Nehme ich alle LSS hinter RCD3 raus, fliegt der RCD3 trotzdem, wenn
ich den Trennschneider starte
Alle anderen Infos sind fast nebensächlich. Damit muss es mit N und PE zusammen hängen. Falls du dir das zutraust müsste bzw würde ICH jetzt anfangen die N ab zu klemmen und zu gucken ob es mit glück nur an einem N Stromkreis liegt und nicht eine summe aus mehreren ist. Das ist aber keine Laienaufgabe mehr dort herum zu Fummeln! Mein Rat langsam einen befreundeten/gewerklichen Elektriker hinzurufen.

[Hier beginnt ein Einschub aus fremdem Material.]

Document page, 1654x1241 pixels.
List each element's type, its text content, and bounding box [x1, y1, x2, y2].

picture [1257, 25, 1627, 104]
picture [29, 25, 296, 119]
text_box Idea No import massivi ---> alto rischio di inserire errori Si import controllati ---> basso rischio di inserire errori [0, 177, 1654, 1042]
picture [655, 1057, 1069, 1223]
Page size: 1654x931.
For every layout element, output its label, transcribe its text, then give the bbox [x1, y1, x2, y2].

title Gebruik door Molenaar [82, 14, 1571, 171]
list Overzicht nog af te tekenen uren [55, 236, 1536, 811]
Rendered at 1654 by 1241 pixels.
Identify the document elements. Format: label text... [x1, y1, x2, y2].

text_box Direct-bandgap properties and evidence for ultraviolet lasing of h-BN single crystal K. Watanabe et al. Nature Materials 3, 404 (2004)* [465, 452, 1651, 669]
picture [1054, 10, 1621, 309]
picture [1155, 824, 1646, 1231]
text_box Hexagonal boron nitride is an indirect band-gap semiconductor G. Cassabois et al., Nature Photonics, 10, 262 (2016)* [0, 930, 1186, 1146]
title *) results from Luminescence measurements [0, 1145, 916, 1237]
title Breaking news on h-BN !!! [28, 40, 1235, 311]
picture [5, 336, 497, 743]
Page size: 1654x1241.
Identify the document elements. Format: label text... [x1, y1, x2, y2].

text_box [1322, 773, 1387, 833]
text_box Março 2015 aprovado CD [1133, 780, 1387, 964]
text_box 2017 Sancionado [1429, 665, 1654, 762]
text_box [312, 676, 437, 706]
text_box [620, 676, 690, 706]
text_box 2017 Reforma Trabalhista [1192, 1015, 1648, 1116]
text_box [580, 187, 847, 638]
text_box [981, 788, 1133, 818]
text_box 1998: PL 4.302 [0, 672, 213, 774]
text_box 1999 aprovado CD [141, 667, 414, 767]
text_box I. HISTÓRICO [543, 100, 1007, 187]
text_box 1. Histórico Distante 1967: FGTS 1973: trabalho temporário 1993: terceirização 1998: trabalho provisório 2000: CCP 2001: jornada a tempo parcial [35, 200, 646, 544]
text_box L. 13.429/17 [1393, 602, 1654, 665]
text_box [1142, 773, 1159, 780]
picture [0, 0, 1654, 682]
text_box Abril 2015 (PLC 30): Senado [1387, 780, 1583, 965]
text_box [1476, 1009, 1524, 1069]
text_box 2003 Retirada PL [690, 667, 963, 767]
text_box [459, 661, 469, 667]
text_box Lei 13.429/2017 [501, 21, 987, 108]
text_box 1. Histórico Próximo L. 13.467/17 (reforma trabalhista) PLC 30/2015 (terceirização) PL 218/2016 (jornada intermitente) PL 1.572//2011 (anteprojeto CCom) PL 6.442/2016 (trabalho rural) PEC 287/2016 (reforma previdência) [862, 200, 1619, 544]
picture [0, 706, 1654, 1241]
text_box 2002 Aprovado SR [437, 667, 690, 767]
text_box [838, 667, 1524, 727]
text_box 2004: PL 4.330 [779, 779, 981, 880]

Wenn man die Abgänge eingegrenzt hat idealerweise auf einen den verfolgen und weiter suchen nach Beschädigungen Feuchtigkeit Brücken etc.#
Viel erfolg
Nehme ich alle LSS hinter RCD3 raus, fliegt der RCD3 trotzdem, wenn
ich den Trennschneider starte
Alle anderen Infos sind fast nebensächlich. Damit muss es mit N und PE
zusammen hängen. Falls du dir das zutraust müsste bzw würde ICH jetzt
anfangen die N ab zu klemmen und zu gucken ob es mit glück nur an einem
N Stromkreis liegt und nicht eine summe aus mehreren ist. Das ist aber
keine Laienaufgabe mehr dort herum zu Fummeln! Mein Rat langsam einen
befreundeten/gewerklichen Elektriker hinzurufen.
Ja, alle N und PE der abgeschalteten Kreise trennen. Alle Stecker/Geräte raus, alle Leuchtmittel raus. Geht das nicht, alle betreffenden Kabel der Sicherung im Kasten lösen und in die Luft hängen.
Tut er es dann nicht mehr, bist du auf dem richtigen Weg.
Dann kannst du mit dem Duspol durchklingeln, welche N und PE trotz abklemmen noch Verbindung zu N und/oder PE der Sammelschiene hat. Dort kannst du dann weiter suchen. Findet der Duspol nichts, ist es ein hochohmiger Kriechstrom. Dann brauchst du entweder den Duspol mit Ohmmeterfunktion, ein Handmultimeter mit Ohmmeterfunktion oder du musst dann Kreis für Kreis einzeln wieder auflegen und neu testen.